In our current computer system when I want to prescribe something for the first time I am invited to indicate whether this is to be an acute or a repeat. I cannot possibly know. It makes no clinical sense. I can only decide when I see what effect it has on the patient.
The steps I have to take when I want to re-prescribe a drug that is already on the screen depend on whether the prescription had been set up as an acute or a repeat. This is not intuitive to me nor, as far as I can tell, to any of my general practitioner colleagues. We have to be shown the difference by a computer trainer and remember it in the middle of the consultation. This is an extra, irrelevant, meaningless mental and physical task taking our attention away from patient care.
When I refer a patient to hospital with gastrointestinal bleeding, it is of little importance medically or in communicating with the hospital whether the diclofenac they had been taking was "on acute or repeat" or whether, on discharge, it is continued "on acute or repeat"; what matters is whether or not the patient had been taking it at the time and is to continue taking it.

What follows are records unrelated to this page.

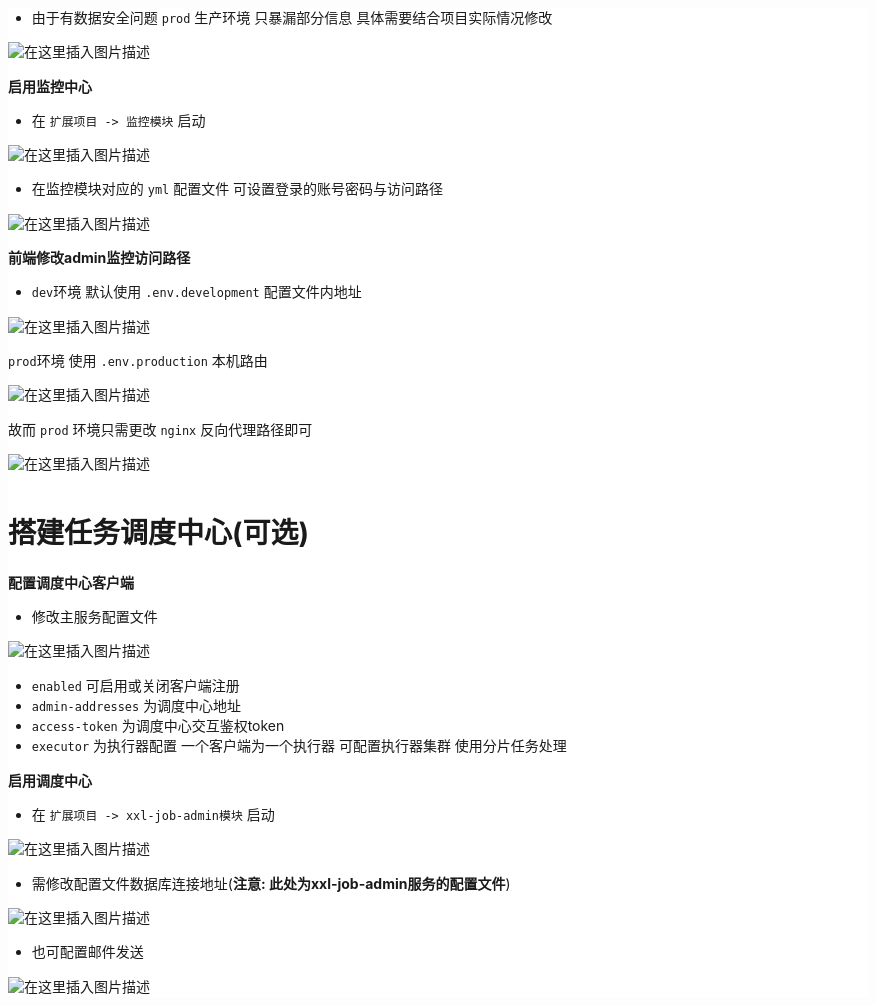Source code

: - 由于有数据安全问题 `prod` 生产环境 只暴漏部分信息 具体需要结合项目实际情况修改

![在这里插入图片描述](https://img-blog.csdnimg.cn/170569fb61ac46338e0f9a341df296b1.png)

**启用监控中心**

- 在 `扩展项目 -> 监控模块` 启动

![在这里插入图片描述](https://img-blog.csdnimg.cn/4b0c71178b754bef85a9373ee18da259.png)

- 在监控模块对应的 `yml` 配置文件 可设置登录的账号密码与访问路径

![在这里插入图片描述](https://img-blog.csdnimg.cn/8040099f72de43ccb83ecc2d37c91b9a.png)

**前端修改admin监控访问路径**

- `dev`环境 默认使用 `.env.development` 配置文件内地址

![在这里插入图片描述](https://img-blog.csdnimg.cn/f45c093cd4df4416a80991483db28dc0.png)

`prod`环境 使用 `.env.production` 本机路由

![在这里插入图片描述](https://img-blog.csdnimg.cn/a02ac85daf2e48ba9d39973f301a0778.png)

故而 `prod` 环境只需更改 `nginx` 反向代理路径即可

![在这里插入图片描述](https://img-blog.csdnimg.cn/e1ec0b426e98446ab9f3bf375c6c3edb.png)

# 搭建任务调度中心(可选)

**配置调度中心客户端**

- 修改主服务配置文件

![在这里插入图片描述](https://img-blog.csdnimg.cn/c36a5f59a8784363958df94bfc41e1d5.png)


* `enabled` 可启用或关闭客户端注册
* `admin-addresses` 为调度中心地址
* `access-token` 为调度中心交互鉴权token
* `executor` 为执行器配置 一个客户端为一个执行器 可配置执行器集群 使用分片任务处理

**启用调度中心**

- 在 `扩展项目 -> xxl-job-admin模块` 启动

![在这里插入图片描述](https://img-blog.csdnimg.cn/81da0152bc2e4a65b1e5d7441021dfc7.png)

- 需修改配置文件数据库连接地址(**注意: 此处为xxl-job-admin服务的配置文件**)

![在这里插入图片描述](https://img-blog.csdnimg.cn/2b7ae59328d34604be5da0b291809ac6.png)

- 也可配置邮件发送

![在这里插入图片描述](https://img-blog.csdnimg.cn/6ae2db94a91146f49679d1806a01b58c.png)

The consultation is an ideal time to review medication and decide with the patient which prescriptions they may obtain via reception and which ones require a further consultation. The mental process might take a few seconds. Discussion with the patient takes further time. Labeling the drugs as "acute" or "repeat" should take no more than a second per drug. In our system I have to open up each drug in turn and change the number of authorisations, which takes brain, hand and eye away from the patient for more time than I can afford in most consultations. And this part of the process has no medical content: it is simply administrative. When this task is complete and I note that I have done a medication review it remains unspecified whether or not I have asked the patient which drugs they are taking or told them which ones they should be taking: the next doctor seeing the patient is unable to deduce from my record which drugs my medication review refers to unless I enter this information as free text.
There are many other computer foibles that we have to contend with. Amongst these are the windows that pop up requiring us to justify deleting a prescription or prescribing despite a warning. I suspect they result from some sort of conflation of factors relating to patient care, record keeping, clarity of the clinical record, audit, litigation, billing and paperless prescribing. The result is a guddle. A prescription on the computer doesn't have any effect on the patient: it is an epiphenomenon and a record. It is the doctor's signature that is the crucial step leading to cure, care, kill, complaint or court. I can't trust the warnings because there are too many false positives and false negatives. I have just tested our system: it takes the same number of clicks (twelve) to prescribe either paracetamol or warfarin and the number of interaction warnings is the same. As with handwritten prescriptions, I must depend on - and continue to develop - my own skill and knowledge to achieve safe prescribing.
So administrative rather than clinical factors have dictated the design of prescribing software and the emancipation that came with word-processing has been replaced by tyranny.
I have just had a paper published in the BJGP (The primrary care electronic heatlh record: who't righting the software. BJGP, Feb 2011, Pp152-154) and a new organisation has been set up in Scotland called SNUG.